Helene Musfedder
Rezension „Mörder im Chat“
Montag, 15. April 2013
„Mimis kleine Bettlektüre“, Folge 8: „Opfer, Kult, Atztekenblut“
„Willst Du noch was lesen, Schatz?“, fragte mein Freund und kam mit einer Art Bauchladen voller Taschenbücher zu mir an meinen Leselümmelsessel. Irritiert und mit ganz leichtem Argwohn schaute ich zu ihm auf. Er lächelte mich an wie ein rechtschaffener Biber, der den ganz Tag über fleißig am Staudamm gebaut hat. Ich ließ meine Blicke über seinen Bauchladen schweifen. Zwei Greiffinger schwebten über der Auswahl wie ein Turmfalke beim Rütteln über einer Maus. Dann griffen die Finger blitzschnell zu. Sie hatten. „Mörder im Chat“ erwischt, einen Krimi von Frank Goyke aus der Hinstorff-Reihe „Ostseekrimi“. Die Finger legten das Buch auf meinem Schoß ab. „Danke, Hasi“, sagte ich zu meinem Freund. Er ergriff meine nun freie Hand und hauchte einen Kuss über den Rücken. Ich strahlte Hasi an. Hasi hoppelte aus dem Zimmer und ich war ungestört.

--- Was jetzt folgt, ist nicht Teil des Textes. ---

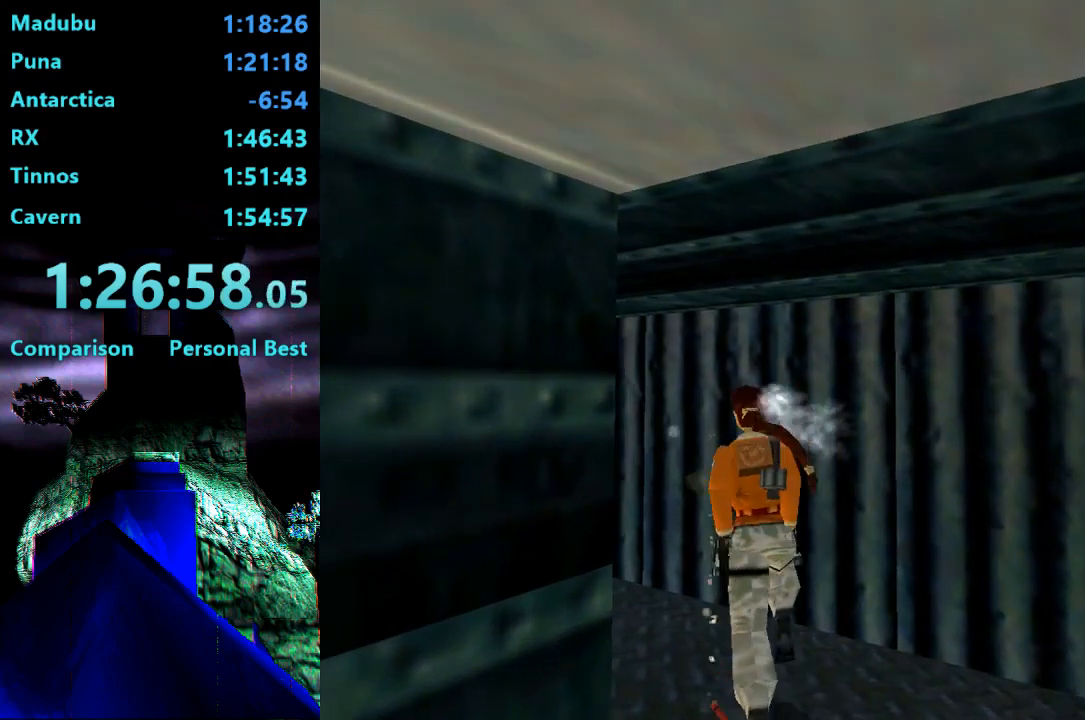
{"dt_ms": 500, "buttons": ["R2", "DPAD_UP", "DPAD_LEFT"], "right_stick": "center", "events": [[300, "DPAD_LEFT", "up"], [333, "R2", "down"], [400, "DPAD_LEFT", "down"]]}
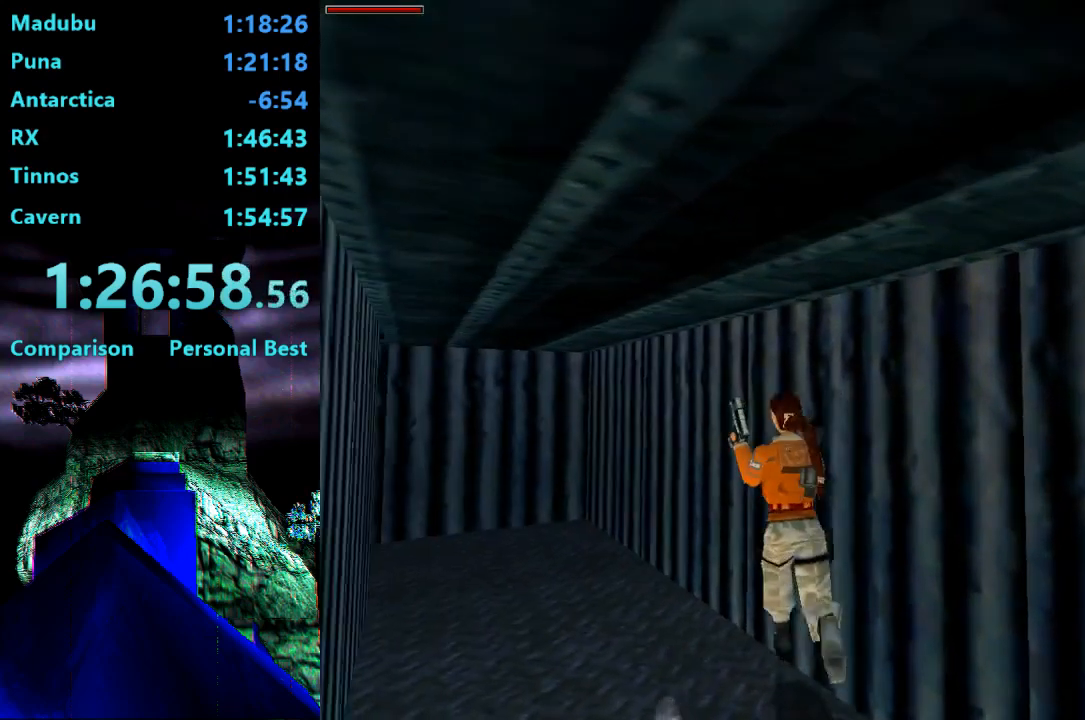
{"dt_ms": 500, "buttons": ["R2", "DPAD_UP", "DPAD_LEFT"], "right_stick": "center", "events": []}
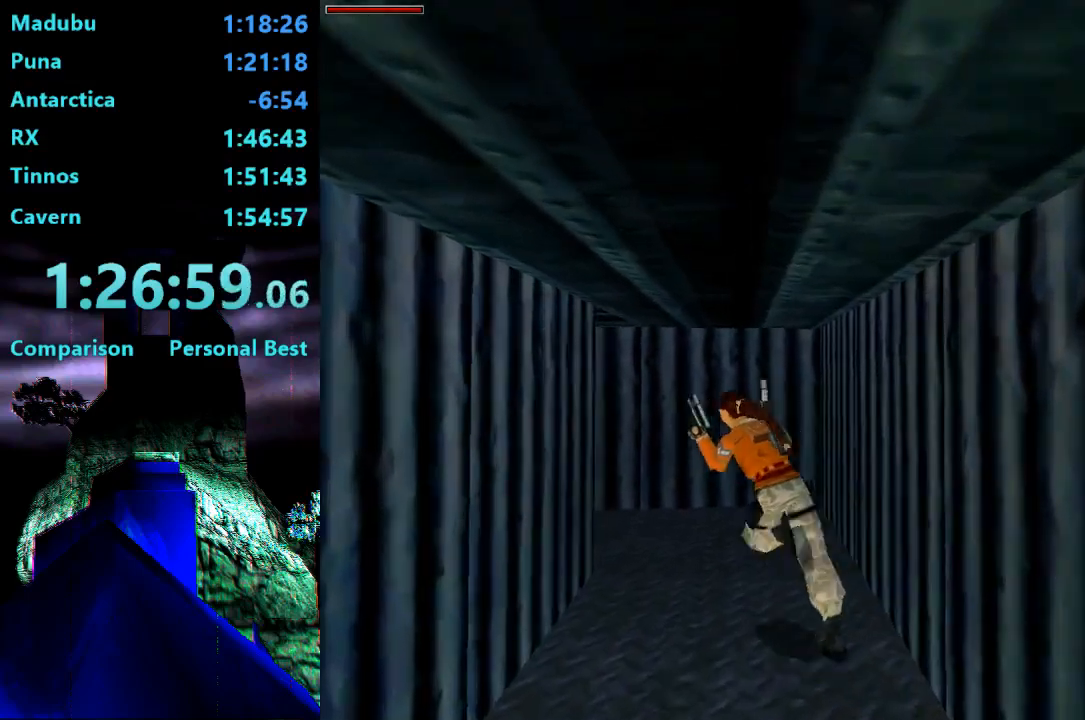
{"dt_ms": 500, "buttons": ["R2", "DPAD_UP", "DPAD_LEFT"], "right_stick": "center", "events": [[33, "TRIANGLE", "down"], [233, "TRIANGLE", "up"]]}
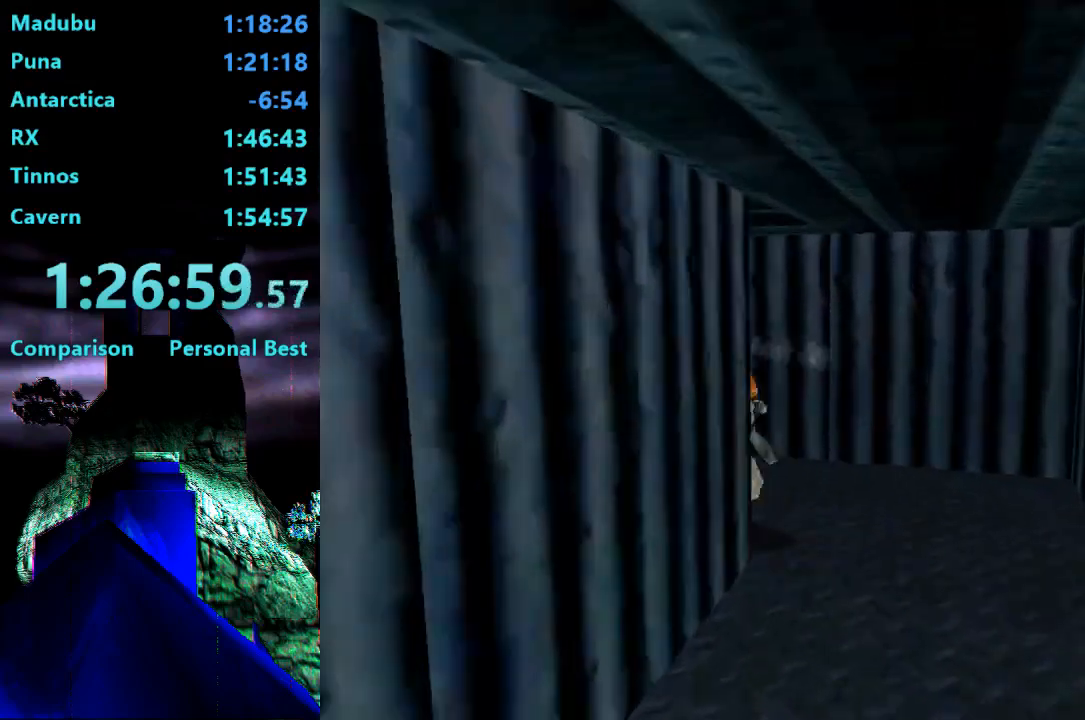
{"dt_ms": 500, "buttons": ["R2", "DPAD_UP"], "right_stick": "center", "events": [[467, "DPAD_LEFT", "up"]]}
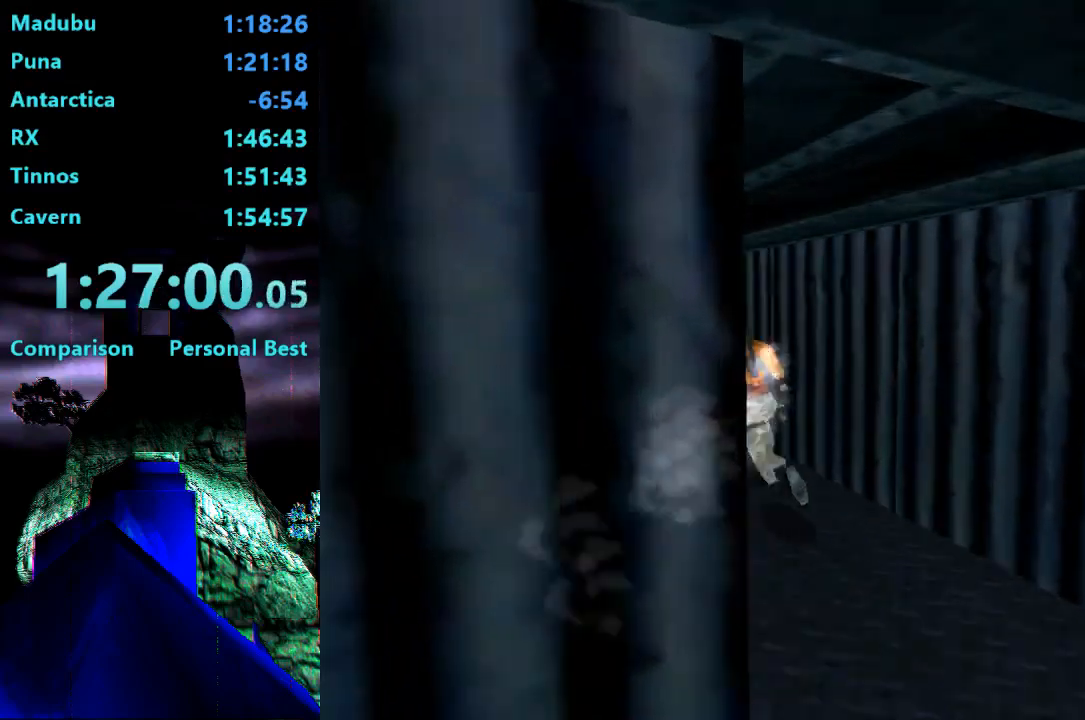
{"dt_ms": 500, "buttons": ["R2", "DPAD_UP"], "right_stick": "center", "events": [[267, "DPAD_LEFT", "down"], [500, "DPAD_LEFT", "up"]]}
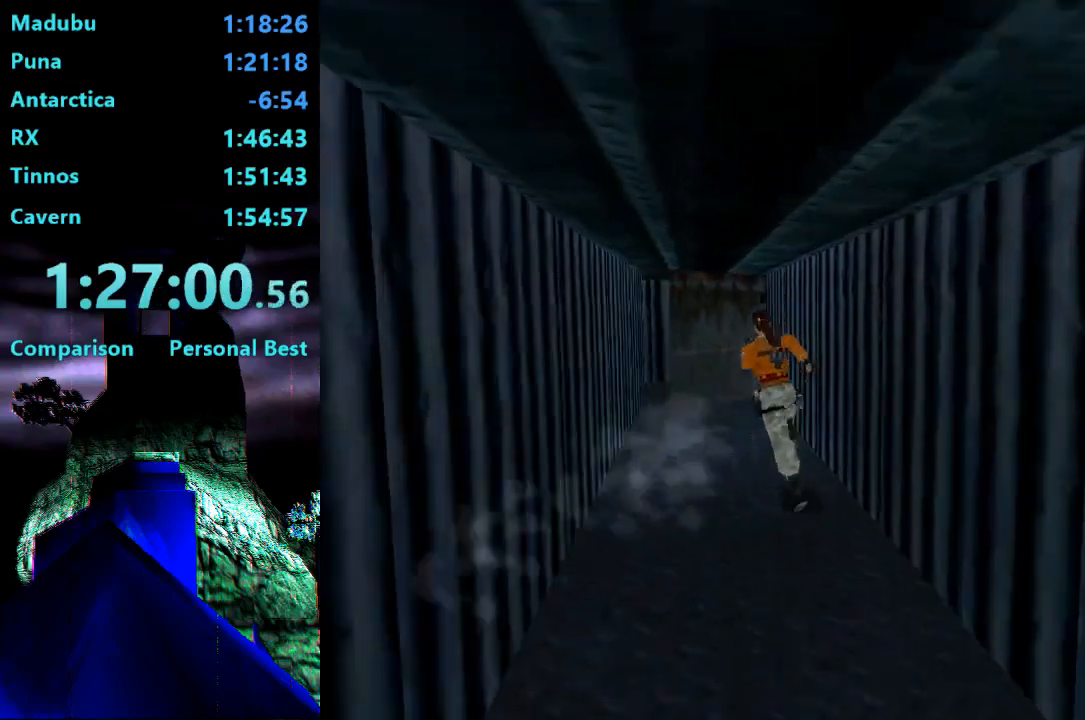
{"dt_ms": 500, "buttons": ["R2", "DPAD_UP", "DPAD_LEFT"], "right_stick": "center", "events": [[333, "DPAD_LEFT", "down"]]}
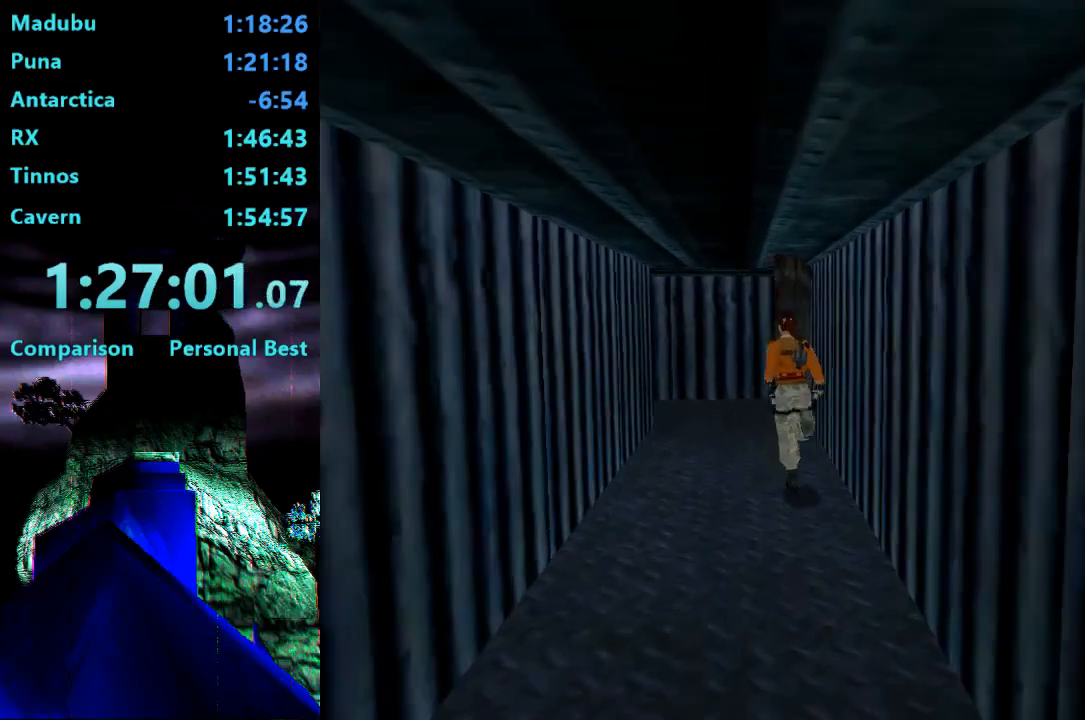
{"dt_ms": 500, "buttons": ["R2", "DPAD_UP", "DPAD_LEFT"], "right_stick": "center", "events": []}
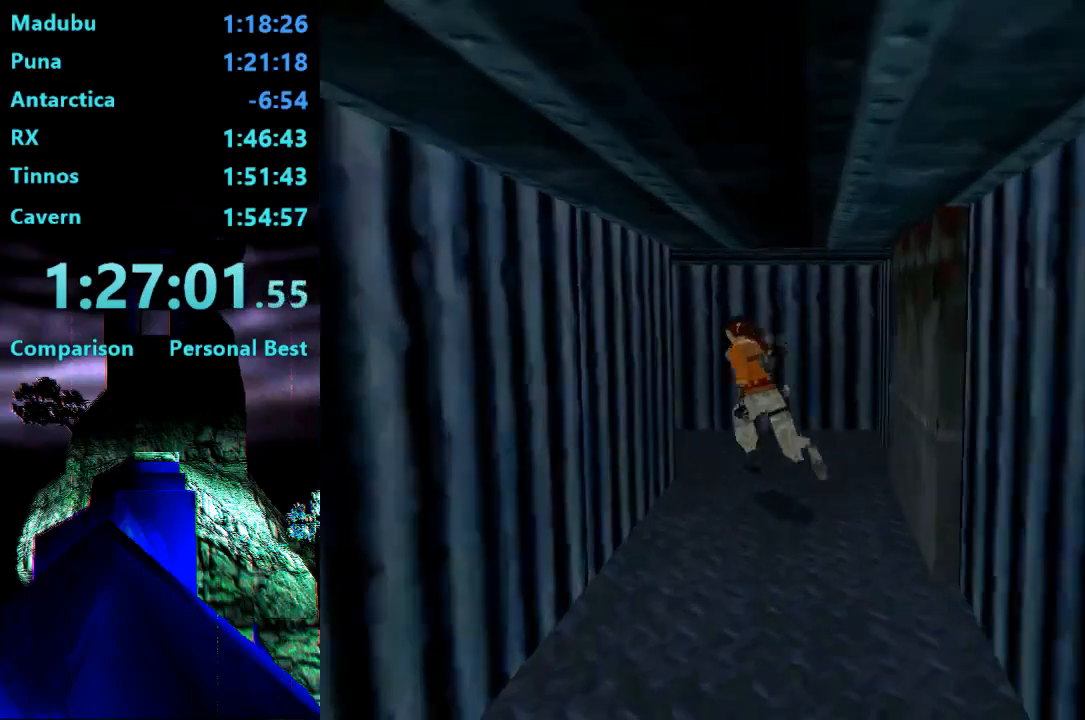
{"dt_ms": 500, "buttons": ["R2", "DPAD_UP", "DPAD_LEFT"], "right_stick": "center", "events": []}
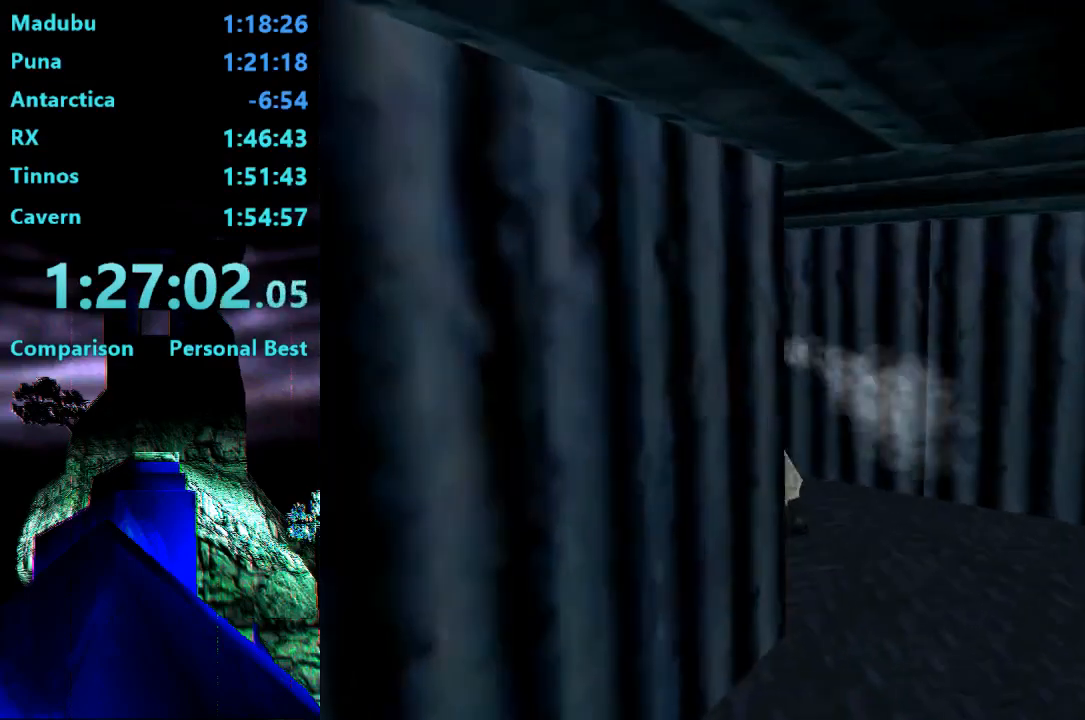
{"dt_ms": 500, "buttons": ["R2", "DPAD_UP", "DPAD_LEFT"], "right_stick": "center", "events": []}
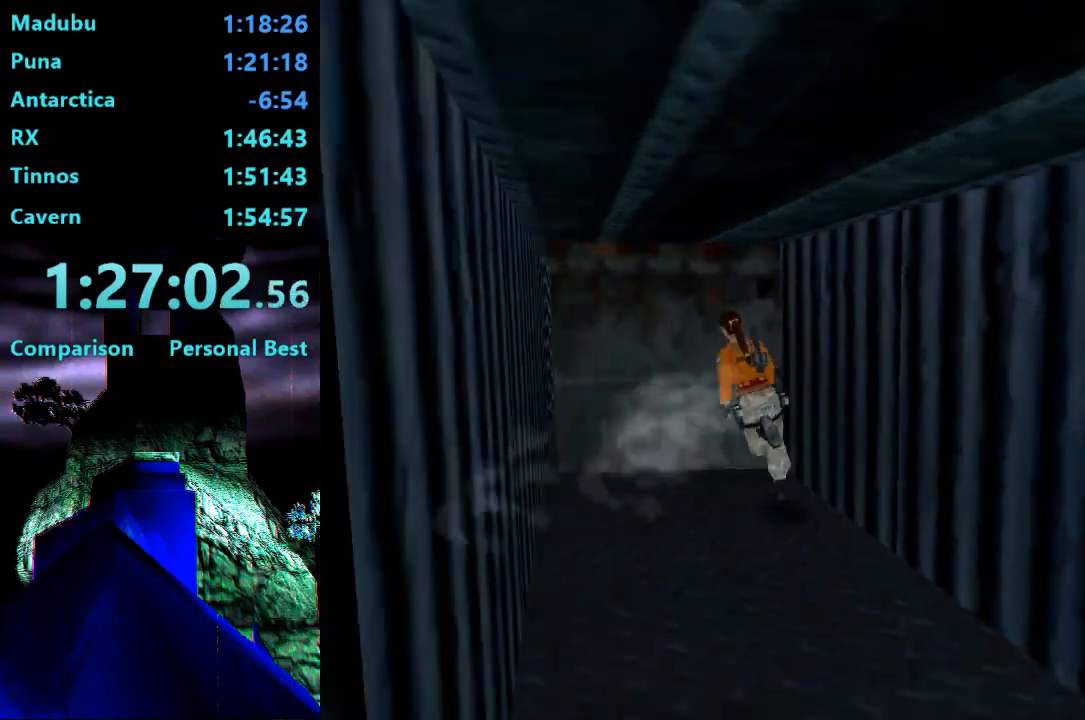
{"dt_ms": 500, "buttons": ["SQUARE", "DPAD_UP", "DPAD_LEFT"], "right_stick": "center", "events": [[133, "R2", "up"], [333, "DPAD_LEFT", "up"], [500, "DPAD_LEFT", "down"], [500, "SQUARE", "down"]]}
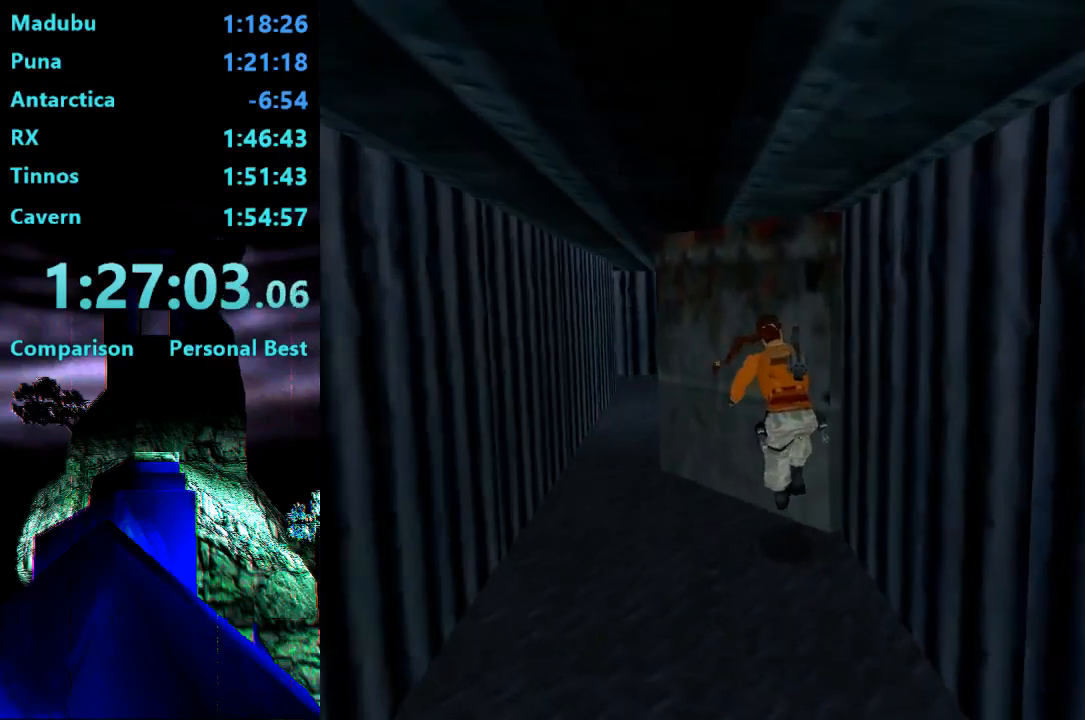
{"dt_ms": 500, "buttons": ["SQUARE", "DPAD_UP"], "right_stick": "center", "events": [[167, "DPAD_LEFT", "up"]]}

An Frank Goykes Krimi fiel mir zunächst zuerst ein für Krimis eher ungewöhnliches Spiel mit sprachlichen Bildern auf. Sie sind gekonnt an Situationen angepasst und hängen niemals schief im Textkorpus auf den Seiten. Das wird ganz stark deutlich an den Alkoholabstinenzassoziationen der Kommissarin, die im Roman schon 44 Tage trocken ist, aber ständig Durst hat, Wissensdurst und richtigen Durst. Außerdem hat Frank Goyke die bereits in „Mörder im Gespensterwald“ sowie „Mörder im Zug“ angelegte Tendenz zur Gesellschaftskritik ausgebaut, und zwar mit Geist und Witz und spitzer Sprache. („Früher musste man denken können, heute reichen Schwadronieren und Selbstdarstellung“) Diesmal hat man aber den Eindruck, dass die Charaktere der Personen auch noch begründet werden. Es ist, als würde man die Leute von der Pozilei kennen und aufgrund dessen nichts anderes erwarten, als Frank Goyke sie dann im Text tun lässt. Es geht um einen Fall, der von Oberleutnant Erni von Schweizer Polizei und seinem Kollgen nach Rostock angestupst wird. Der Kollege heißt aber nicht Bert. Goykes Kalauer wissen, wo die Linie zum Klamauk überschritten sein würde. Wussten Sie übrigens, dass die Stadtpolizei von Basel (Schweiz) STAPO heißt? Und die oberste Dienststelle Leitstelle? Das und vieles andere Wissenswerte erfährt man so einfach nebenbei aus dem Krimi. Die Schweiz kommt völlig logisch in die Handlung, nämlich übers Internet. Ein Schweizer beobachtet in einem Chat mit Videocamera quasi life eine Mordfall in Rostock. Daher müssen Frau Riedbiester und Herr Uplegger mal wieder in bewährter Weise ran – immer wieder gleich, immer wieder neu. Die Linie geht etwa so: Webcam – Mord mit Machete – Zeuge per Webcam. Selbst die Wahl der Waffe ist auf einmal logisch, denn sie hängt mit abgebrochenen Forschungen der Sektion Lateinamerikanistik der Universität Rostock zusammen. Der Abbruch wiederum hängt mit politisch motivierten Abwicklungen der Hochschullandschaften in Mecklenburg-Vorpommern nach der Wende zusammen. Es traf damals auch die Regionalwissenschaften in Greifswald, die sich mit Nordeuropa befassten. Insoweit ein präzis realistischer Krimi. Nur das eben nicht jeder gleich mit Macheten andern Leuten den Kopf abschlägt, nur weil das ein gängiges Opferritual bei den Azteken war.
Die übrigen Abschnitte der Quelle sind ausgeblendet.